Ontwapeningsvoorstellen
Tot slot bevat het Russische voorstel ook een aantal ontwapeningsvoorstellen. Zo zouden alle partijen geen korte en middellange afstandsraketten mogen opstellen waarvan de reikwijdte andermans grondgebied kan raken. In het ontwerpverdrag met de VS vraagt Rusland ook dat de partijen er zich van onthouden om kernwapens op te stellen buiten hun nationale grondgebied en dat dergelijke wapens die al buiten hun nationale grondgebied zijn opgesteld terugkeren naar het land van oorsprong. De VS is het enige land met kernwapens op een ander grondgebied. Sinds de jaren ’60 staan er kernbommen van de VS opgesteld in België, Duitsland, Italië, Nederland en Turkije. Het is uitermate twijfelachtig dat de VS en de NAVO daaraan tegemoet willen komen, maar het sluit wel aan bij de eis van de vredesbeweging in de betrokken landen. De NAVO zou het voorstel kunnen aanvullen door voor te stellen om heel Europa kernwapenvrij te maken van Groot-Brittannië tot aan de Oeral met duidelijke verificatiemechanismen.

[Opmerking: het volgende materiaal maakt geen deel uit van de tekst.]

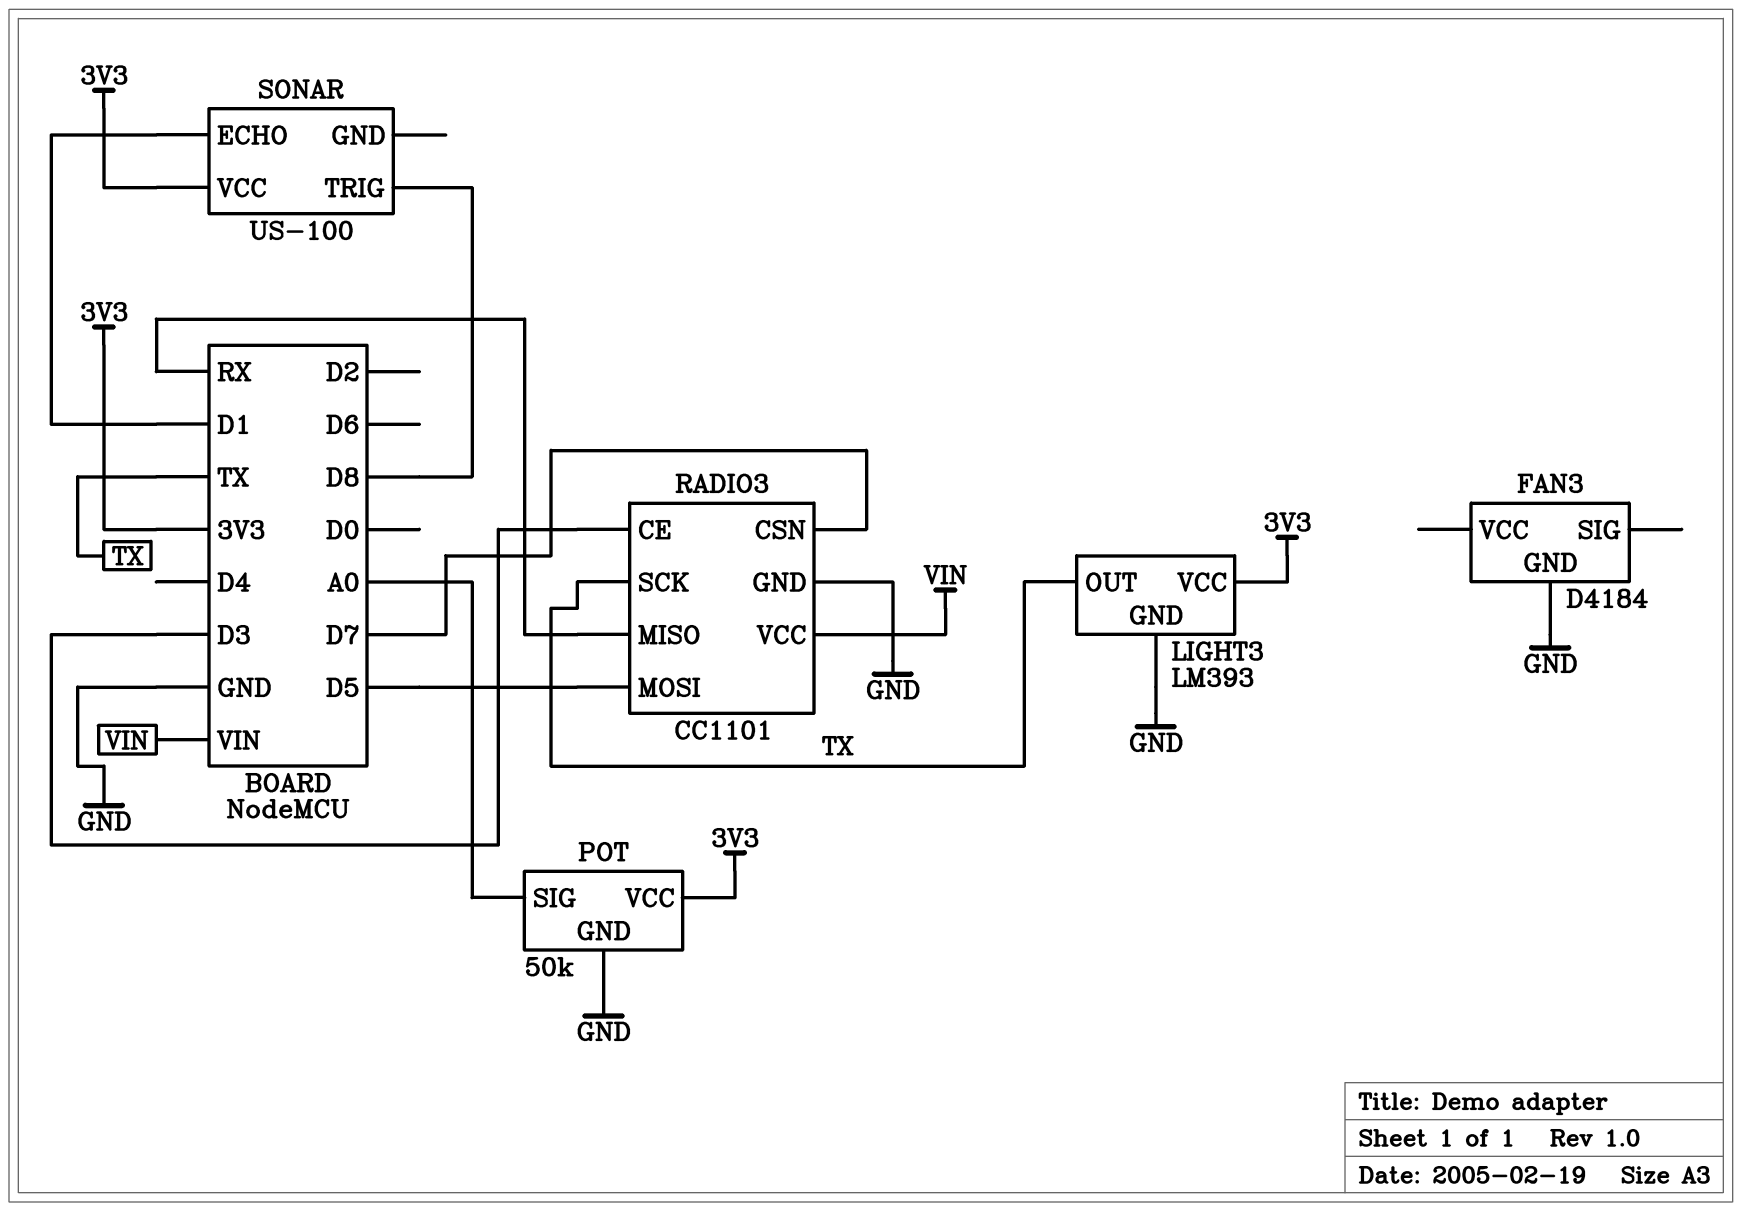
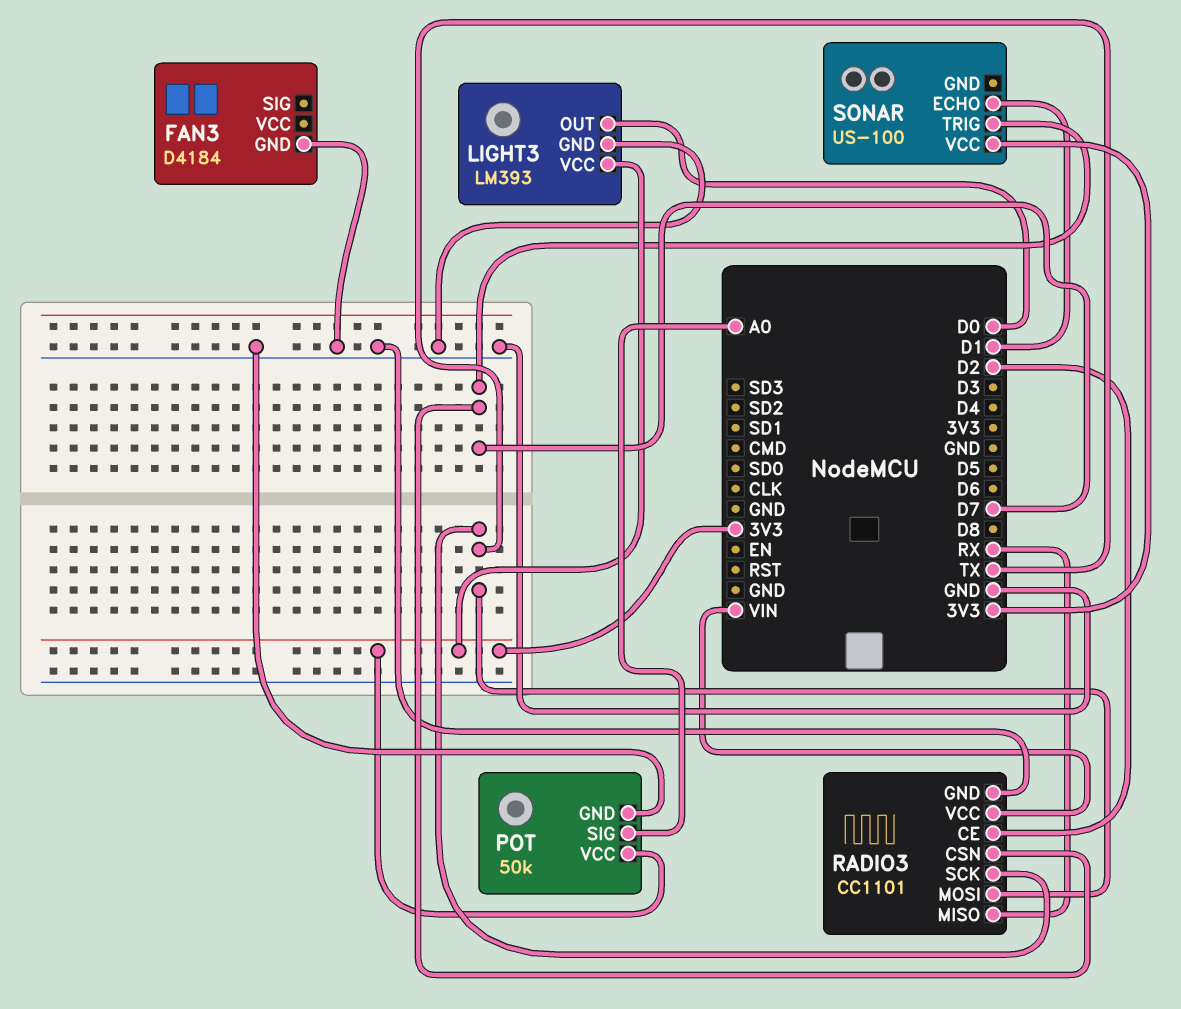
LIGHT3 pin OUT: TX -> D0
RADIO3 pin CE: D3 -> D2
RADIO3 pin MOSI: D5 -> TX
SONAR pin TRIG: D8 -> D7

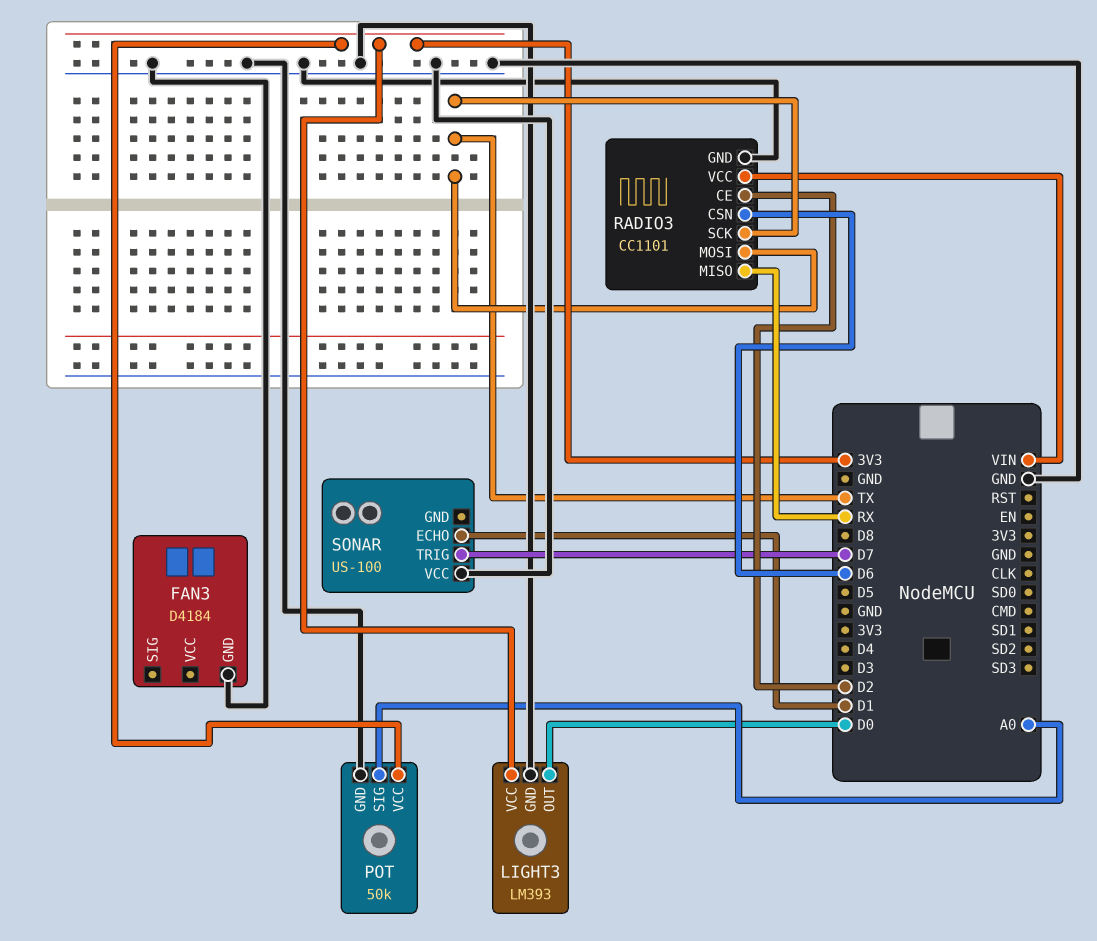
RADIO3 pin CSN: D7 -> D6
SONAR pin VCC: 3V3 -> GND

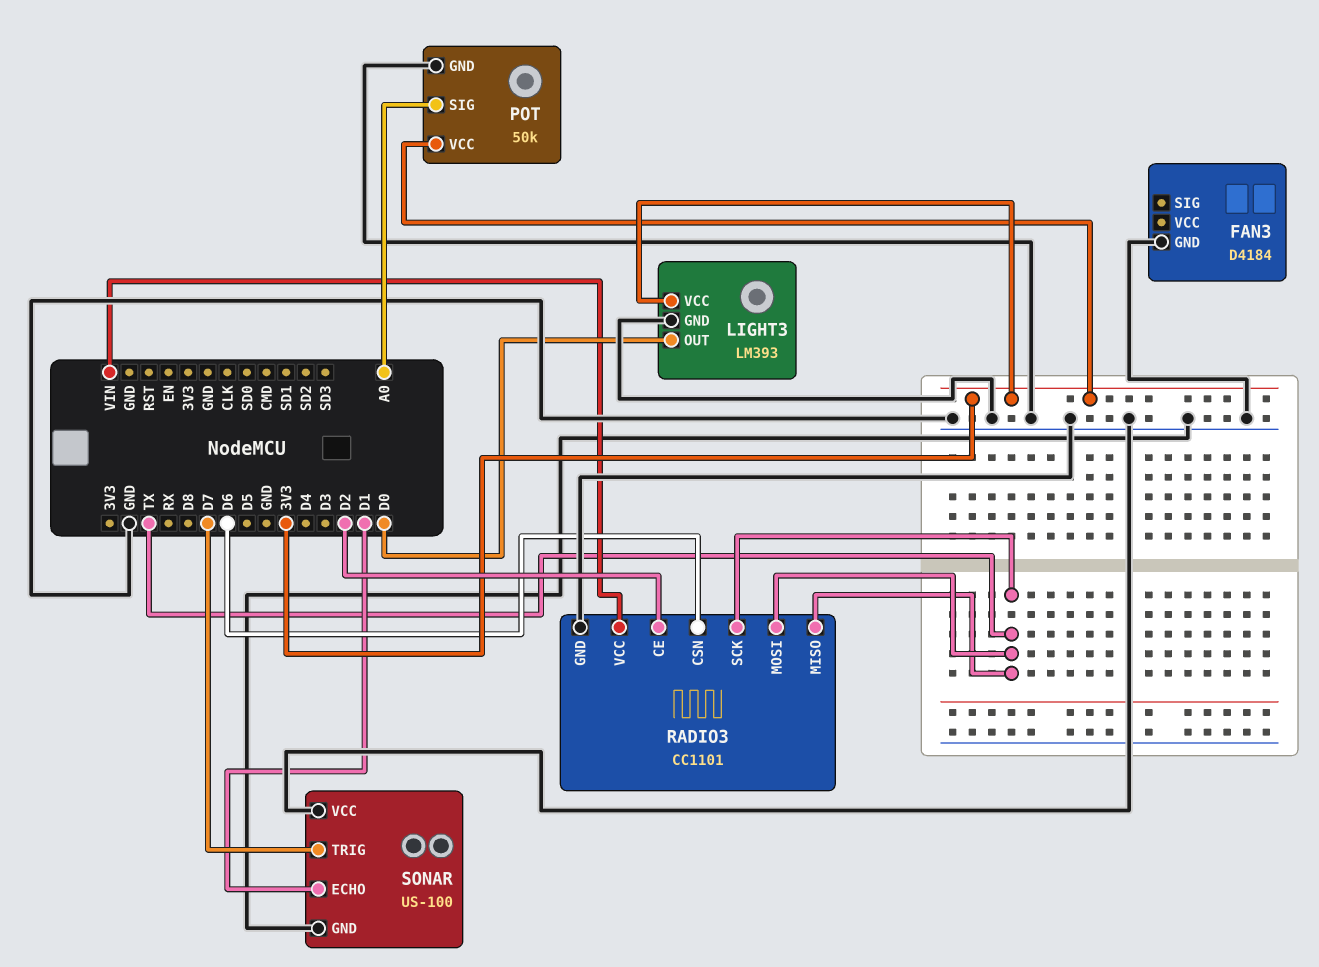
RADIO3 pin MISO: RX -> TX
SONAR pin GND: none -> GND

Net zoals tijdens de Koude Oorlog kan van de nood een deugd worden gemaakt en door een nieuwe ontspanningspolitiek te voeren. In plaats van de Russische voorstellen te verwerpen zou de NAVO ze als basis kunnen nemen om ze aan te vullen en bij te werken. Dat betekent wel dat de militaire organisatie afstapt van de idee dat veiligheid kan verkregen worden ten koste van Rusland. Een echte veiligheidspolitiek houdt rekening met de veiligheidsbelangen van de tegenpartij. Zo’n gemeenschappelijk veiligheidsstreven vormde de centrale doelstelling van de Slotakte van Helsinki uit 1975 waaruit de Organisatie van Veiligheid en Samenwerking is gegroeid en die de basis legde voor heel wat ontwapeningsakkoorden aan het eind en kort na de Koude Oorlog.